Fundado em 1419 pela Guilda dos Tecelões de Florença, o Innocenti recebeu seus primeiros gittatelli em 1445 e abrigou quase 400 mil crianças até os anos 1970. Embora ideias populares o associem a um orfanato, o historiador Joseph Luzzi esclarece que muitos casos envolviam filhos de mães pobres ou estigmas de parto não casado.

O legado de Datini rendeu ao edifício um portão icônico, projetado pelo arquiteto Filippo Brunelleschi, que domina a loggia na piazza Santissima Annunziata. A arquitetura simbolizava uma passagem da desordem à ordem para as crianças que entravam no hospital.

Com o tempo, o Innocenti recebeu obras de arte que reforçavam sua missão, como a Adoração dos Magos de Ghirlandaio e os rilatos de Della Robbia. A coleção artística permanece associada ao Centro, destacando o papel educativo e cultural da instituição.

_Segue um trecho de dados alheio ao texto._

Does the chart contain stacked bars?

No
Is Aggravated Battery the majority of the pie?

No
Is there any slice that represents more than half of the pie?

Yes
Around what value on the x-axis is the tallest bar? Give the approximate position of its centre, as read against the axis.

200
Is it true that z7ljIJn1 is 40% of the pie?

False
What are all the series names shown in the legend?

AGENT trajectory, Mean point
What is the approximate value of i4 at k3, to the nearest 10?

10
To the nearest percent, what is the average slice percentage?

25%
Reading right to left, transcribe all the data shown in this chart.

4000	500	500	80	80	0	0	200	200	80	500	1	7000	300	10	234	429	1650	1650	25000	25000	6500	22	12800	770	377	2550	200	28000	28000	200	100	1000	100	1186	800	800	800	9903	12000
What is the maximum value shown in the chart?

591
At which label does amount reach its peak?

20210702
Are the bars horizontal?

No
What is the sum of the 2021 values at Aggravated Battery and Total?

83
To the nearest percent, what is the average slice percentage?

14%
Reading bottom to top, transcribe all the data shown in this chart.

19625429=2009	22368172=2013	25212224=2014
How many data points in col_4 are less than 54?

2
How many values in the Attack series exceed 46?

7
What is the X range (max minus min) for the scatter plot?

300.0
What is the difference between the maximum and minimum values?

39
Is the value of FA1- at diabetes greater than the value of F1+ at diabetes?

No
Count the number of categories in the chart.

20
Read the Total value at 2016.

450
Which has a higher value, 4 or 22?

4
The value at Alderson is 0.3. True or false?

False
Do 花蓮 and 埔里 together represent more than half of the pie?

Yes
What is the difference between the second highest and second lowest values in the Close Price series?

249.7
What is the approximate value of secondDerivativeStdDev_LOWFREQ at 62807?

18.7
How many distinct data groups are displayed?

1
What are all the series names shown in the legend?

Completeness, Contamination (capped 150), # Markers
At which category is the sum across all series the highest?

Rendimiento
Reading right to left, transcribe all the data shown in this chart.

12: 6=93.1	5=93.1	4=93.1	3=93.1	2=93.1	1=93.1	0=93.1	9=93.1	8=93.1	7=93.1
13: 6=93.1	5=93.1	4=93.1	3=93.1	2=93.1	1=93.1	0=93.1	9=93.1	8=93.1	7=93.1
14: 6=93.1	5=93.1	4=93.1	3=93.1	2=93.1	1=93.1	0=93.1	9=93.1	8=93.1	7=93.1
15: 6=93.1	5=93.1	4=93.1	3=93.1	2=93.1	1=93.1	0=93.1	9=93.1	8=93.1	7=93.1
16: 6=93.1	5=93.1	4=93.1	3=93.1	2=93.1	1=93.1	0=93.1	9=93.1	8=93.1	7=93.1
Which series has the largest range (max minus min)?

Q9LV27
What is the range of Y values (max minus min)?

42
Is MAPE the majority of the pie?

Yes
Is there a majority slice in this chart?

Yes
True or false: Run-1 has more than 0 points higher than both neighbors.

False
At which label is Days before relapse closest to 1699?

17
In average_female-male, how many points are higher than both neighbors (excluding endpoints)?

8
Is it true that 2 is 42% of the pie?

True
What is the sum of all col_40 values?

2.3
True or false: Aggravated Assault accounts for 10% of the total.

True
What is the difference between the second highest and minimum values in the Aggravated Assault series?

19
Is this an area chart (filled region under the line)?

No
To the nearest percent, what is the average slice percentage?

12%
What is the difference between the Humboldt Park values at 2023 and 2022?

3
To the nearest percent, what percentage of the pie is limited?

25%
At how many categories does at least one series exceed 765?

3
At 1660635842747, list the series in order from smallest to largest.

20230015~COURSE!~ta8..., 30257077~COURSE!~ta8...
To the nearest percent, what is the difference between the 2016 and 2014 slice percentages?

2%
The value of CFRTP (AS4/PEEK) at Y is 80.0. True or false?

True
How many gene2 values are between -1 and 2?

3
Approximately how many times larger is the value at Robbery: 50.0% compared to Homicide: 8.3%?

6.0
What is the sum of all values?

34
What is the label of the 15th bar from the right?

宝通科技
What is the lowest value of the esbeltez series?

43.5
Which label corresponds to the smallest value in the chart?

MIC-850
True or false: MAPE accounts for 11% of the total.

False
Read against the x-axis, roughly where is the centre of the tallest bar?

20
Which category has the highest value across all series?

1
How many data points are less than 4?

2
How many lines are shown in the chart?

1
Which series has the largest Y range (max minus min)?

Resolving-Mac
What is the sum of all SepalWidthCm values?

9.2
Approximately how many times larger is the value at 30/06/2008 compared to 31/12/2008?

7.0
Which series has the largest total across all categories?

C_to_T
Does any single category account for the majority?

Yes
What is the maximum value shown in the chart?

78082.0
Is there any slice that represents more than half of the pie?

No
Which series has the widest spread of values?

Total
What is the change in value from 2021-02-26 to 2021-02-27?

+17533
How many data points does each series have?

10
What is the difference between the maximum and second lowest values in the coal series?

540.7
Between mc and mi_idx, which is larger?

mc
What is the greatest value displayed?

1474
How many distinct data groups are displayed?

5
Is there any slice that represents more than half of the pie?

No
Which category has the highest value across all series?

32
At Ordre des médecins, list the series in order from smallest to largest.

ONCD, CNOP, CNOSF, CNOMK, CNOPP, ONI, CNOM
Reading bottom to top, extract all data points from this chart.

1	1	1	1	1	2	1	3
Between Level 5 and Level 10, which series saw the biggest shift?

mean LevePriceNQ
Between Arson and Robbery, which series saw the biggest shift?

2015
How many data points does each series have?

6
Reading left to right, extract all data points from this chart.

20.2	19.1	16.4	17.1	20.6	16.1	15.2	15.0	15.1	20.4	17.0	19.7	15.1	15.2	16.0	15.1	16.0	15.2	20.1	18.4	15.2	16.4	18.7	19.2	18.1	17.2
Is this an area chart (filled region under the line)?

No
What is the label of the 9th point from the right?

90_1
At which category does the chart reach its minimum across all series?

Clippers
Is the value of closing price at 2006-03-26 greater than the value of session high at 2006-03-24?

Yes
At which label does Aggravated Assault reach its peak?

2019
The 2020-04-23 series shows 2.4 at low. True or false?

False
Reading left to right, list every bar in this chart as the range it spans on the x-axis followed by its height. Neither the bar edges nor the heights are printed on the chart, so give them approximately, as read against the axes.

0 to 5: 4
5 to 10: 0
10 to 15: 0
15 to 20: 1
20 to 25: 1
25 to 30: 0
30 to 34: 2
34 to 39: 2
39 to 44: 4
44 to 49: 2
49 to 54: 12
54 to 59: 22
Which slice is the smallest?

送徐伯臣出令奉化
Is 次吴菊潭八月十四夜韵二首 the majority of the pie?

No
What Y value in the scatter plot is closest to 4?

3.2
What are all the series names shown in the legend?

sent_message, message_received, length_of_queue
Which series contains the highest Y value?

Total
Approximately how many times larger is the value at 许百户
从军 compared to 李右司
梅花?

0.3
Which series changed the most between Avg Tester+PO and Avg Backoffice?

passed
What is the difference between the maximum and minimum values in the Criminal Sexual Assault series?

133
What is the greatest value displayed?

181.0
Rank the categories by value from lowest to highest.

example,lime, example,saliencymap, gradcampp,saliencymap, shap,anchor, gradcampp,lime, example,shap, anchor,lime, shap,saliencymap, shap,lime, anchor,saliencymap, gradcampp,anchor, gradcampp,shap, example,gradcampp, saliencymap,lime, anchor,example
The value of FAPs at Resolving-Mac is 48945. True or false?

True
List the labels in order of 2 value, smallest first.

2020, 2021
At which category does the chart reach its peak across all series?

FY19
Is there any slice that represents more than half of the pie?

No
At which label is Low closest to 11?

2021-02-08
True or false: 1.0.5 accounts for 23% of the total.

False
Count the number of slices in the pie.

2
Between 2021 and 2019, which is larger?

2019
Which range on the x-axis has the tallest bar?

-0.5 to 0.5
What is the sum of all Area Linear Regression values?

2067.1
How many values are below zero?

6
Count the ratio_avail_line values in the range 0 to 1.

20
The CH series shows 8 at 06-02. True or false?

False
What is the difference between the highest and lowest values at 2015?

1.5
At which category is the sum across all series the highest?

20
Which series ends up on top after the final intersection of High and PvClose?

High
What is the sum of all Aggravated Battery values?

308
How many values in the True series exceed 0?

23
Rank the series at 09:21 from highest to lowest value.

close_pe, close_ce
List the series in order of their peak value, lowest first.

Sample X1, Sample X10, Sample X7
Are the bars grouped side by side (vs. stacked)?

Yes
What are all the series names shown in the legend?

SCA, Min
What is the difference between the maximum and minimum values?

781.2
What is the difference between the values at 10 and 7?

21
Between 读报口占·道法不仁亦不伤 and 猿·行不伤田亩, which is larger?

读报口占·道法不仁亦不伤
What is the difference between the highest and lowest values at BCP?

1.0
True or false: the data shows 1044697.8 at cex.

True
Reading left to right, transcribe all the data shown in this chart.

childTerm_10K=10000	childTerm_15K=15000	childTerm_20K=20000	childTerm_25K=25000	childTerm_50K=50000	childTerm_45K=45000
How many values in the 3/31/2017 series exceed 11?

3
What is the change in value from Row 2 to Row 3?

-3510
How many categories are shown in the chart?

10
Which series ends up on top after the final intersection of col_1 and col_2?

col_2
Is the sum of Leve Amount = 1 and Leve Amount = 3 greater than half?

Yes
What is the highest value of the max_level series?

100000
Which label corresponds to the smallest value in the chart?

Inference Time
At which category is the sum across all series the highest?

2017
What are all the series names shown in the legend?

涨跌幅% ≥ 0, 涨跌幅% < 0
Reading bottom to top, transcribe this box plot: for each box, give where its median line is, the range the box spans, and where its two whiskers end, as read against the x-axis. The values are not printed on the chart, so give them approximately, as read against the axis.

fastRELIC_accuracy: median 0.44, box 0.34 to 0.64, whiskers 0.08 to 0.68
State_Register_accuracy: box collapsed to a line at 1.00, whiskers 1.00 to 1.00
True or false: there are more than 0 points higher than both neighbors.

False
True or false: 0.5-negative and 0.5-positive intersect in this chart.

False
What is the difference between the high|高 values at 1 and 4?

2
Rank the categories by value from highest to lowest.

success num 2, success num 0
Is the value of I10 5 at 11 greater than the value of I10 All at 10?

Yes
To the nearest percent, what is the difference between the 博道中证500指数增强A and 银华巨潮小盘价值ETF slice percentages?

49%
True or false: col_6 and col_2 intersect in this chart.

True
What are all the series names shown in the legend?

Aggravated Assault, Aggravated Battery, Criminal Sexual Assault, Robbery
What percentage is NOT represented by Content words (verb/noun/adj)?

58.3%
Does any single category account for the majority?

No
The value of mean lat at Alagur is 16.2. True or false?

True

Estudiosos destacam ainda o avanço educativo: meninos recebiam instrução literária, humanista, música e artes, com professores que eram ex-pacientes ou aprendizes locais. As meninas tinham opções limitadas, entre serviço doméstico, casamento com pensões ou retorno como staff.

A obra percorre oito capítulos, cobrindo desde a fundação até o século XX, incluindo debates sobre organizações semelhantes na Inglaterra e o papel do Innocenti na medicina infantil e na educação de mães. O estudo aponta transformações sociais e o impacto nacional após a unificação italiana.

A conclusão enfatiza o impacto histórico do Innocenti: pioneiro no cuidado de crianças abandonadas, cercado por arte e pela pesquisa em pediatria. O livro foi publicado pela W. W. Norton & Co em 2025, com 240 páginas e ilustrações.